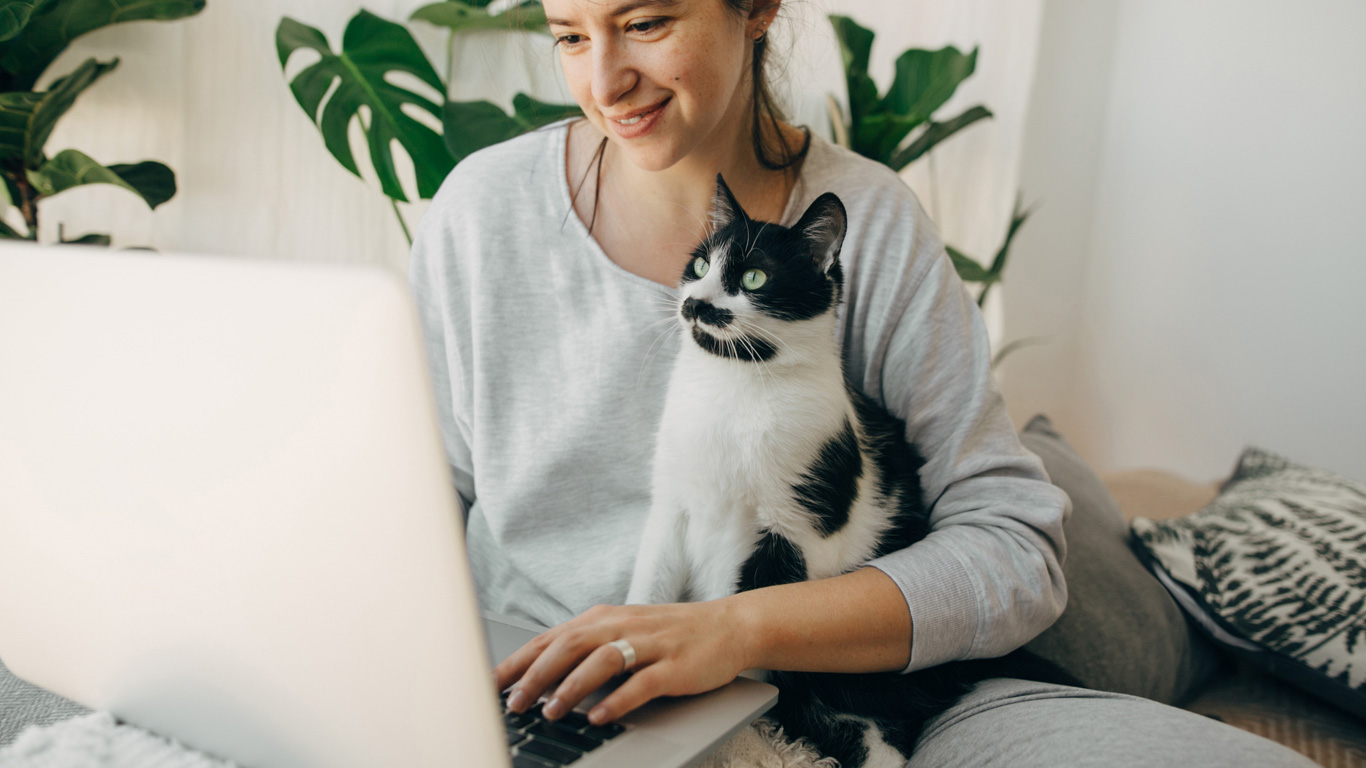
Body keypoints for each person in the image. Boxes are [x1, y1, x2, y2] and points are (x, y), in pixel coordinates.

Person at [407, 0, 1315, 764]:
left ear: (757, 9)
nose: (603, 83)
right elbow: (409, 508)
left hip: (860, 684)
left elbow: (1014, 548)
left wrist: (738, 631)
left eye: (644, 22)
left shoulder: (869, 224)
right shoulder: (482, 213)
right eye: (569, 34)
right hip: (548, 695)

================

#### [YOUR OBJECTIVE]
Anywhere the listing shows the word "left", copy the full line.

#### [EXERCISE RESPONSE]
left ear: (757, 9)
left hip: (860, 684)
left elbow: (1014, 548)
left wrist: (738, 631)
left eye: (644, 22)
left shoulder: (869, 224)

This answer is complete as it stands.